On February 20, 2014, Loeb attended a discussion between the American Enterprise Institute and the Dalai Lama. The two worldviews debated the morality of capitalism and free enterprise. In Loeb's presentation, he said he practices Ashtanga yoga and applies yoga principles to his Business and his decision-making. He noted that these principles aided in his decision to donate to a charter school in the Bronx, which is now ranked third in the state of New York.
In 2015, Loeb, Paul Singer and Tim Gill helped fund Freedom For All Americans to promote LGBT issues in states and local communities in the United States.
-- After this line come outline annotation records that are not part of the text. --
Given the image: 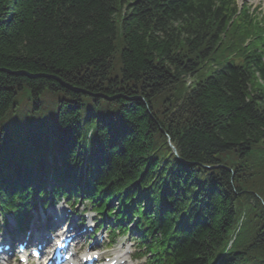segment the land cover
Returning a JSON list of instances; mask_svg holds the SVG:
<instances>
[{
	"label": "trees",
	"instance_id": "1",
	"mask_svg": "<svg viewBox=\"0 0 264 264\" xmlns=\"http://www.w3.org/2000/svg\"><path fill=\"white\" fill-rule=\"evenodd\" d=\"M262 22L234 0H0L1 160L62 145V178L116 201L151 264H264ZM17 166L0 163L2 212L28 207L2 185Z\"/></svg>",
	"mask_w": 264,
	"mask_h": 264
},
{
	"label": "rangeland",
	"instance_id": "2",
	"mask_svg": "<svg viewBox=\"0 0 264 264\" xmlns=\"http://www.w3.org/2000/svg\"><path fill=\"white\" fill-rule=\"evenodd\" d=\"M237 2L238 3H242V4H244L246 7H249V8H251V9H257V11L258 12H260V13H262L263 15H264V0H237ZM120 49H121V45L120 44H118V46H116V50H115V53H114V56H113V68H115V69H117L118 70V68H119V60H118V57H119V52H120ZM191 80H195V78L194 79H192V78H187L186 80H184L182 83H179V84H175V85H173L172 87H170L171 89H172V91L170 90L169 92H168V94L167 93H165V94H162V95H160L159 96V98H158V100H159V102H161L163 99L165 100V99H167V96L168 95H170V96H172L174 99H176V100H179V98H181L182 97V95H183V97L185 98V93H186V91H187V86H188V84H189V82H191ZM186 81V82H185ZM46 103H47V101H46ZM8 123V122H7ZM6 123V124H7ZM263 150V149H262ZM261 150V151H262ZM224 156V155H223ZM221 157L224 161H226V162H229V163H233V161H231V155H226V156H224V157ZM234 164V163H233ZM225 165V164H224ZM229 165H231V164H229ZM227 165H225V167H226ZM229 169H231L232 171H233V169L232 168H230V167H228ZM234 173V172H233ZM234 175H235V173H234ZM260 181V175H259V177H258V182ZM253 185V184H252ZM59 206V205H58ZM262 206H264V197H263V199H262ZM85 207V205L84 204H77L75 207H74V209H76V212H77V214H79V215H82V216H84L83 214H84V212H85V210L84 209H82V208H84ZM245 209H247V208H245ZM33 213V212H32ZM93 219H94V216L92 217ZM87 220H88V217H87ZM4 224V223H3ZM90 224H92L91 222H90ZM102 234L103 235H106L103 231H102ZM107 239V242H108V237L106 238ZM128 238H126V237H123V238H120V239H118V241H117V243L116 244H113L109 249H110V251H109V253L110 254H114L115 252H118V251H127V249L125 248V243L127 242L126 240H127ZM129 252V255H130V258L129 259H127V262H128V264H136L137 262H134V261H132L131 260V252L132 251H128Z\"/></svg>",
	"mask_w": 264,
	"mask_h": 264
},
{
	"label": "bare ground",
	"instance_id": "3",
	"mask_svg": "<svg viewBox=\"0 0 264 264\" xmlns=\"http://www.w3.org/2000/svg\"><path fill=\"white\" fill-rule=\"evenodd\" d=\"M0 132H2V133H5V129L3 128V127H0ZM6 134V133H5ZM244 187H246L247 188V186L244 184L243 185ZM259 218L258 217H253L252 219H251V222H250V224H249V226H247L246 228H245V235H251L253 232H254V229H255V227H256V225H259ZM123 254L119 257V260L120 259H122L123 258Z\"/></svg>",
	"mask_w": 264,
	"mask_h": 264
}]
</instances>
In April 2016, Loeb won a battle in his drive to shake up corporate Japan who had "been sheltered from agitating Investors." Seven & I Holdings Co.'s board was planning to replace Ryuichi Isaka as head of the company however, Loeb recommended Isaka as a successor to Toshifumi Suzuki, chairman and chief executive. On April 7, Suzuki resigned after losing a boardroom dispute with Loeb. Loeb wrote in a March 27, 2016 letter to Seven & I Directors, "Mr. Isaka should be rewarded—not demoted—for his performance and commitment to delivering results for shareholders... This isn’t a dynasty. This is a corporation." Loeb has pushed for the company to focus on its convenience store line while ridding its plans to expand its department and supermarket store franchises.
In June 2017, Third Point disclosed its ownership of approximately 40 million shares of Nestlé, making it the company's sixth-largest shareholder according to Standard & Poor’s Global Market Intelligence.
According to Forbes Magazine, his net worth is $3.2 billion USD as of February 16, 2018.